INSTRUCTIONS TO FOLLOW:
Could you give only the rows from the line containing "order: Nudibranchia" through the end of the rows, with "common name" changed to "vernacular name" and everything else left as it is?

start

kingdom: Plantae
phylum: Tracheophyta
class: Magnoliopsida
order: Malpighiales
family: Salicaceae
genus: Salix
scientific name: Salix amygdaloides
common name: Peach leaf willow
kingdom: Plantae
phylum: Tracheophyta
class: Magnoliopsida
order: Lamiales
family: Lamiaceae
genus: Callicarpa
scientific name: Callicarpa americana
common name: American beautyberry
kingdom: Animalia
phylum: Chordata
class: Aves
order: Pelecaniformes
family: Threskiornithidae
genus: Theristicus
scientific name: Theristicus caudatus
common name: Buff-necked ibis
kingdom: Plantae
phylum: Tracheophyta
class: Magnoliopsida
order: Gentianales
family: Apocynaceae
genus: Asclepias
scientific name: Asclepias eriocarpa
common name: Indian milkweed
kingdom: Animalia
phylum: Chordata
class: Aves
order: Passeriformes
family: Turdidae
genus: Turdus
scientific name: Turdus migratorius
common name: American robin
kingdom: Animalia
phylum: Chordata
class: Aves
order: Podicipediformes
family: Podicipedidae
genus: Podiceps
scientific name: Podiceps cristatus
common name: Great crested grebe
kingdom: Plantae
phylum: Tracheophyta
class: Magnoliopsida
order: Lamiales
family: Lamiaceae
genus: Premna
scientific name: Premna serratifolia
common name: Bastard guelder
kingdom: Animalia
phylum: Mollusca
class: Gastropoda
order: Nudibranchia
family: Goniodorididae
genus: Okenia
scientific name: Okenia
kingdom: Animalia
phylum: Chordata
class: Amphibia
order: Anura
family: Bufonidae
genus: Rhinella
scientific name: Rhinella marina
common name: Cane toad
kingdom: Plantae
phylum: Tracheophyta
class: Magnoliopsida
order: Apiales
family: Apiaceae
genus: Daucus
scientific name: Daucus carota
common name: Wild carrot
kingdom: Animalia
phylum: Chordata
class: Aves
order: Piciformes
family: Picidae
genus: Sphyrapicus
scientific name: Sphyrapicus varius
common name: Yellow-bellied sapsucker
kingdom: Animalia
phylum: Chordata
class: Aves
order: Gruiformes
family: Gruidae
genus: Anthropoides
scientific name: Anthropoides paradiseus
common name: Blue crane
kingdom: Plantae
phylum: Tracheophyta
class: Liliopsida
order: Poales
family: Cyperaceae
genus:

end

THE COMPLETED TASK:
order: Nudibranchia
family: Goniodorididae
genus: Okenia
scientific name: Okenia
kingdom: Animalia
phylum: Chordata
class: Amphibia
order: Anura
family: Bufonidae
genus: Rhinella
scientific name: Rhinella marina
vernacular name: Cane toad
kingdom: Plantae
phylum: Tracheophyta
class: Magnoliopsida
order: Apiales
family: Apiaceae
genus: Daucus
scientific name: Daucus carota
vernacular name: Wild carrot
kingdom: Animalia
phylum: Chordata
class: Aves
order: Piciformes
family: Picidae
genus: Sphyrapicus
scientific name: Sphyrapicus varius
vernacular name: Yellow-bellied sapsucker
kingdom: Animalia
phylum: Chordata
class: Aves
order: Gruiformes
family: Gruidae
genus: Anthropoides
scientific name: Anthropoides paradiseus
vernacular name: Blue crane
kingdom: Plantae
phylum: Tracheophyta
class: Liliopsida
order: Poales
family: Cyperaceae
genus:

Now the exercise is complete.